Honey Mustard Pretzel Chicken
4 cups hard pretzels (like sourdough), coarsely crushed
1/2 cup neutral tasting olive oil
1/2 cup Dijon mustard
1/3 cup honey (Iike clover or orange blossom)
1/4 cup bottled water
3 tablespoons red wine vinegar
coarse salt and fresh ground black pepper
1 + 1/2 pounds boneless chicken breasts
Preheat the oven to 400° F. Set a wire rack (like an oven-safe cookie rack) over a large rimmed baking sheet.
In a food processor pulse the pretzels until coarsely ground (small crumbs with some small pretzel pieces) then add them to a large, shallow bowl. Wipe the crumbs out of the food processor.
Add the oil, mustard, honey, water and vinegar to the food processor and pulse until smooth.

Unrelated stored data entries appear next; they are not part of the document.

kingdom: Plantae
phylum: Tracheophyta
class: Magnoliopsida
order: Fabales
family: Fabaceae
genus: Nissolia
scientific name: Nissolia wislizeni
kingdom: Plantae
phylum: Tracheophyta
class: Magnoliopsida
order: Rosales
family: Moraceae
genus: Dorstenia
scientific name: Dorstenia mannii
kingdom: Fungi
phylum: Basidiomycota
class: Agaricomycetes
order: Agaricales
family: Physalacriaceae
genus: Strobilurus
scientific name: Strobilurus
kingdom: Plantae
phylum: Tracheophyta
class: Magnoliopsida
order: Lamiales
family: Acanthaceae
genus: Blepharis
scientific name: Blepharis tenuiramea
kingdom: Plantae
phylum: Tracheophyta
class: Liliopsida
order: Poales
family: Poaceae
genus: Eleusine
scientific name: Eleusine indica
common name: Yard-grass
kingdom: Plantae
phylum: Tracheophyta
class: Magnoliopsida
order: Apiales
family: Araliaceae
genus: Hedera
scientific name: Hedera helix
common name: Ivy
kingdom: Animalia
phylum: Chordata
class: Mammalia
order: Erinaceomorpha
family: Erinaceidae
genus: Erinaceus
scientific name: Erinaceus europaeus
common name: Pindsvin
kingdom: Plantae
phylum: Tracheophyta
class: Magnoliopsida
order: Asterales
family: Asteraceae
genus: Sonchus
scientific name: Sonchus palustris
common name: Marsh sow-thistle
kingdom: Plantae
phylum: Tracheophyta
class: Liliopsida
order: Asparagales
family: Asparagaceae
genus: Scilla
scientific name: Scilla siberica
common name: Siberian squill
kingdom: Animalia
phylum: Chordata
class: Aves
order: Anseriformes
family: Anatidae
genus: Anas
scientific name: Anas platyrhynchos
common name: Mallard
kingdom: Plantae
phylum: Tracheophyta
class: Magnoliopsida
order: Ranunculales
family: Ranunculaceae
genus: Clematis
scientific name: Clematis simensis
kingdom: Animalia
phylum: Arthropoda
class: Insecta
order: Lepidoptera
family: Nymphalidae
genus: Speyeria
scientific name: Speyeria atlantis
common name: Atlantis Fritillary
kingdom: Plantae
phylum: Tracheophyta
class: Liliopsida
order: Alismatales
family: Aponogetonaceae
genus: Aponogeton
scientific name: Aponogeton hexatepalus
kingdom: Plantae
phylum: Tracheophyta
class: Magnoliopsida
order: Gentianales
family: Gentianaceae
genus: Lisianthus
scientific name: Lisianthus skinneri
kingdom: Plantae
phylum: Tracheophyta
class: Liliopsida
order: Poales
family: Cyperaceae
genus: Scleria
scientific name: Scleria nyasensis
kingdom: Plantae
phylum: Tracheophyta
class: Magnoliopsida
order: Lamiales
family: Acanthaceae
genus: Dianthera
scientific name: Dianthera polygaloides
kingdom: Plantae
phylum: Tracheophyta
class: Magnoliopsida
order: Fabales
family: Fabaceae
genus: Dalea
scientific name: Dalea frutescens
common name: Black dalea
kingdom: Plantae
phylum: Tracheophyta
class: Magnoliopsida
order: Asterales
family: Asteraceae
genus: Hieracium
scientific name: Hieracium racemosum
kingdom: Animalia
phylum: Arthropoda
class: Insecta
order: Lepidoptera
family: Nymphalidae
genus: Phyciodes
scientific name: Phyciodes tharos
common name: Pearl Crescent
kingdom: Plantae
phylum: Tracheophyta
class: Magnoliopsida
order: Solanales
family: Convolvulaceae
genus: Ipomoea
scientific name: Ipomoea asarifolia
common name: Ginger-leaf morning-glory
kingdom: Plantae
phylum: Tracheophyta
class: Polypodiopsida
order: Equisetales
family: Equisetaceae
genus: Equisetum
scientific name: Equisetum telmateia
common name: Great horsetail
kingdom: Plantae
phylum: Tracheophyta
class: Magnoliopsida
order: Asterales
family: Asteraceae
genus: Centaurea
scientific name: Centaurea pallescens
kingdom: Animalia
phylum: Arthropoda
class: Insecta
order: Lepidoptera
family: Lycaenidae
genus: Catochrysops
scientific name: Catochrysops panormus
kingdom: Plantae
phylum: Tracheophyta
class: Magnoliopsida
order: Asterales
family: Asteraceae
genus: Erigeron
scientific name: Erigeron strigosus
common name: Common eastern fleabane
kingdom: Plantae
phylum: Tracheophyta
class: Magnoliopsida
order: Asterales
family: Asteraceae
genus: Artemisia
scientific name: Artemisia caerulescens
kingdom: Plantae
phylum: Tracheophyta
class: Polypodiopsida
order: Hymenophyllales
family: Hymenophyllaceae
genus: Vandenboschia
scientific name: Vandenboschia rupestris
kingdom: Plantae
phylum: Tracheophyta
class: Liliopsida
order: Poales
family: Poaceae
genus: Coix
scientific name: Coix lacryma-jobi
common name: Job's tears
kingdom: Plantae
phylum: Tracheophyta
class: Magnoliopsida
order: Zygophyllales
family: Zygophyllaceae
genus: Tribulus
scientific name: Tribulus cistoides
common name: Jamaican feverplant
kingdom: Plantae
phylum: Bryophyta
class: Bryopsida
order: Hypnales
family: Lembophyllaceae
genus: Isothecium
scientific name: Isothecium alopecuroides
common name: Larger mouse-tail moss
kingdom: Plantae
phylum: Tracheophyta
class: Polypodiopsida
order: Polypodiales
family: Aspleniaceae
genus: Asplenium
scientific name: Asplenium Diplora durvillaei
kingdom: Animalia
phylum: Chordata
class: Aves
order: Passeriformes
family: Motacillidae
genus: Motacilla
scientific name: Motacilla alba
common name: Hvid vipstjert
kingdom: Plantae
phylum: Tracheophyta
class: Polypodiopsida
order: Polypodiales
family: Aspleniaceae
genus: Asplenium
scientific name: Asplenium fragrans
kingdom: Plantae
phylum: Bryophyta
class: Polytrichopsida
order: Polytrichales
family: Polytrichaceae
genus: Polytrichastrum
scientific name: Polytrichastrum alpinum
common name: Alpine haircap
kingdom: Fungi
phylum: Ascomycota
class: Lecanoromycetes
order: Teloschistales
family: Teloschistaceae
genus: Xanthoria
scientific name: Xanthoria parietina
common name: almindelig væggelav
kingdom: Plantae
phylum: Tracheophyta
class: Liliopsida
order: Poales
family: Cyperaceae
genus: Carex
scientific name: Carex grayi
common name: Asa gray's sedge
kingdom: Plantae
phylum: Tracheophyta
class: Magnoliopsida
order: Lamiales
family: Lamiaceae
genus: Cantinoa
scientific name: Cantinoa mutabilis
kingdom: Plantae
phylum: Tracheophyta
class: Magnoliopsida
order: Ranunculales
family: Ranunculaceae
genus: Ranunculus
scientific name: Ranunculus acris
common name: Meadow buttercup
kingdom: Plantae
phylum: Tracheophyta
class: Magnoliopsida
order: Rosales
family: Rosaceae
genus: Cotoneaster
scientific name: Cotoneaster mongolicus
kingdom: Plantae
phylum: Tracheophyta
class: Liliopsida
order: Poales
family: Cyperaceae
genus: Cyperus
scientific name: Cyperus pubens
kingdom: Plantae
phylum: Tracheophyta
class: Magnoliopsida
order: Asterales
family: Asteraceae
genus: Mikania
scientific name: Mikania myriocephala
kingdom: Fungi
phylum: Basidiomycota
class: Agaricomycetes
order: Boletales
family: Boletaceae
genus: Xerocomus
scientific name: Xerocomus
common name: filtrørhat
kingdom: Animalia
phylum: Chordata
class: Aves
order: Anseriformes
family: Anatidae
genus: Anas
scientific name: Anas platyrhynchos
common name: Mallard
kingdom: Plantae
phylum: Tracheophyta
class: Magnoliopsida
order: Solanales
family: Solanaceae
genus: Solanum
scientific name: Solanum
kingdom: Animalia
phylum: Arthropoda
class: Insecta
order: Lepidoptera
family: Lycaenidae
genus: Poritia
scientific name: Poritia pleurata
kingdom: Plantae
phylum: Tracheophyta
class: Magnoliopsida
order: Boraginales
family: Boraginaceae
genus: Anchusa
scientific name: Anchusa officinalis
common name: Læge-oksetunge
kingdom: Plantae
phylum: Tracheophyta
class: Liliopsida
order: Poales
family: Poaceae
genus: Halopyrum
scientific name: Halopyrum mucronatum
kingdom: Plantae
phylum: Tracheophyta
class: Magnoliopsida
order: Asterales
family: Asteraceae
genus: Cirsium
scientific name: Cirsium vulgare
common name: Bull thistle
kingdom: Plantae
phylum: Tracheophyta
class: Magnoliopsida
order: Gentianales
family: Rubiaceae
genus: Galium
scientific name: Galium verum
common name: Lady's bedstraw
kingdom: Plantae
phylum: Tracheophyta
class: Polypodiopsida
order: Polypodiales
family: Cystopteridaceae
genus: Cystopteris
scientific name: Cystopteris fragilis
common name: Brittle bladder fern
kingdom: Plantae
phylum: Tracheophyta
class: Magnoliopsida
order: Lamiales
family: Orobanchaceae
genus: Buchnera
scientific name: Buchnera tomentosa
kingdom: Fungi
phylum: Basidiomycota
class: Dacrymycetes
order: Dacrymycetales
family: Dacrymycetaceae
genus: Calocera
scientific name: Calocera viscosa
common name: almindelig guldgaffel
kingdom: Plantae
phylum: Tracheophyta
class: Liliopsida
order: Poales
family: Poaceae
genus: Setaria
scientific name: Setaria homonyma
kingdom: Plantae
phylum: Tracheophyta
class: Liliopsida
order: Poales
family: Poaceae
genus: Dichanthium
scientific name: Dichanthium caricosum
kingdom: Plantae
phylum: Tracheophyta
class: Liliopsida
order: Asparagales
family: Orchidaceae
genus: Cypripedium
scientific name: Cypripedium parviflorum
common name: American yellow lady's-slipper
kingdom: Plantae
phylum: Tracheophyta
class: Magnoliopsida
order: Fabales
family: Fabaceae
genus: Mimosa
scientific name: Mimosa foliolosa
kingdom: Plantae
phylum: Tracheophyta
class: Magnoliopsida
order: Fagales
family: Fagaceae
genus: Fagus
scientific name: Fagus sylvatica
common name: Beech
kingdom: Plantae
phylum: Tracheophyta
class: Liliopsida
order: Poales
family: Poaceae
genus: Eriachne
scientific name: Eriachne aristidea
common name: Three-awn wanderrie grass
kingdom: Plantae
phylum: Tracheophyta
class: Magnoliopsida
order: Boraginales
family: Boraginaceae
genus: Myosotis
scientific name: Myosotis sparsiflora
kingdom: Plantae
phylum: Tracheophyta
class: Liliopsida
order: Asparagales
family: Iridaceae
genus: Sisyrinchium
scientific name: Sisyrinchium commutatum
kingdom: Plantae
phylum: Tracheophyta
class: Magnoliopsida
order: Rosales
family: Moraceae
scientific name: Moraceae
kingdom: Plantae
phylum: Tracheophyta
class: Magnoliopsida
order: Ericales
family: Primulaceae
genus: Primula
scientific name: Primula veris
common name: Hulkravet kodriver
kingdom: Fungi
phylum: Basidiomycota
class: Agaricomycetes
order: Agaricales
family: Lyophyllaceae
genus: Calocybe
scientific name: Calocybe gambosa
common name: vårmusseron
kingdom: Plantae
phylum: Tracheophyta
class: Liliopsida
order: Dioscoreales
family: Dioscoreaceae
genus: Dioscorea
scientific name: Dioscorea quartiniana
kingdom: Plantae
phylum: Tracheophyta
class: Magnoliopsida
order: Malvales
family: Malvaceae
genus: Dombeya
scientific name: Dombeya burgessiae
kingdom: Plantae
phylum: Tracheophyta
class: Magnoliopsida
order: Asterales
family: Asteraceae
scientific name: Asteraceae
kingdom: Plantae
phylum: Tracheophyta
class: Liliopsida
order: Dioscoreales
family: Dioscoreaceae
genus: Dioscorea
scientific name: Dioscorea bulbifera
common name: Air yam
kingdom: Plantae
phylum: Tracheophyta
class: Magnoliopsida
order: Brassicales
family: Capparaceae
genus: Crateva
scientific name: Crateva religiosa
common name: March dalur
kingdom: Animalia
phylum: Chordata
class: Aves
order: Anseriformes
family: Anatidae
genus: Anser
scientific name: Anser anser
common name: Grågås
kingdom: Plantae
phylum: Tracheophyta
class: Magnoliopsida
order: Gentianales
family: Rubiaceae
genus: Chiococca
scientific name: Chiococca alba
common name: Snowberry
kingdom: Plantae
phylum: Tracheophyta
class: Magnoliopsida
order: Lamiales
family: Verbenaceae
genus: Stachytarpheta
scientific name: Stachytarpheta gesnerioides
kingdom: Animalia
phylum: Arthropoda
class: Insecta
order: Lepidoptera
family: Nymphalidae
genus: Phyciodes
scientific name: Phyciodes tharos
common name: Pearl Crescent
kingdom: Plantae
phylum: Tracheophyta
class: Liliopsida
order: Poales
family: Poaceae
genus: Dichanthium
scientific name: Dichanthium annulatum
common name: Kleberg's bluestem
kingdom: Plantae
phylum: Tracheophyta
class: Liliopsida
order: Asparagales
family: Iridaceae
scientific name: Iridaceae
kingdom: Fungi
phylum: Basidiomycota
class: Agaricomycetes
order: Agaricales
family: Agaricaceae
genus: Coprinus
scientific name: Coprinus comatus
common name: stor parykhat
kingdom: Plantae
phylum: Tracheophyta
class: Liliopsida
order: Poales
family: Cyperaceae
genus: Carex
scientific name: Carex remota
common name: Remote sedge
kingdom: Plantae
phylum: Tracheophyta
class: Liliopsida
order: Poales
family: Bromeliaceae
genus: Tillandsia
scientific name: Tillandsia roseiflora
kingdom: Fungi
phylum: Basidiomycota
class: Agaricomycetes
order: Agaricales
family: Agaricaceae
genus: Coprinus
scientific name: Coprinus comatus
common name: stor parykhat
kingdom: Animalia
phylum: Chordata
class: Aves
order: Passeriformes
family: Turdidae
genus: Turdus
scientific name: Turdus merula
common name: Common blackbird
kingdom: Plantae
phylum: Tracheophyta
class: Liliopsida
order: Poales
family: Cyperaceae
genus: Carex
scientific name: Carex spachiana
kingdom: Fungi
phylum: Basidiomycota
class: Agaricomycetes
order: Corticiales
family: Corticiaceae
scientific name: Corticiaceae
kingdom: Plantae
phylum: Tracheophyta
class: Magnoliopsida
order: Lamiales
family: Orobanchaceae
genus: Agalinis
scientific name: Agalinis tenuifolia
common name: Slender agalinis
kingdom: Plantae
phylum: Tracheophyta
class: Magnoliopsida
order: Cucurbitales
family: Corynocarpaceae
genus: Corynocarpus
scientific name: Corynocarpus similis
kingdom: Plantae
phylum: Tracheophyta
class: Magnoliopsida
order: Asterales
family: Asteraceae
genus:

Season with salt and pepper. Taste and adjust the flavor to suit your own tastes by adding more mustard or honey.
Pour half of the dressing into a large shallow bowl and add the chicken breasts. Turn to coat them evenly then dredge them in the pretzel crumbs using your hand to pat them on if needed.
Set them on the wire rack and bake 20 - 25 minutes or until cooked through (internal temperature 165 - 174 degrees F.).
Let the chicken sit 5 minutes before serving with the remaining honey mustard dressing.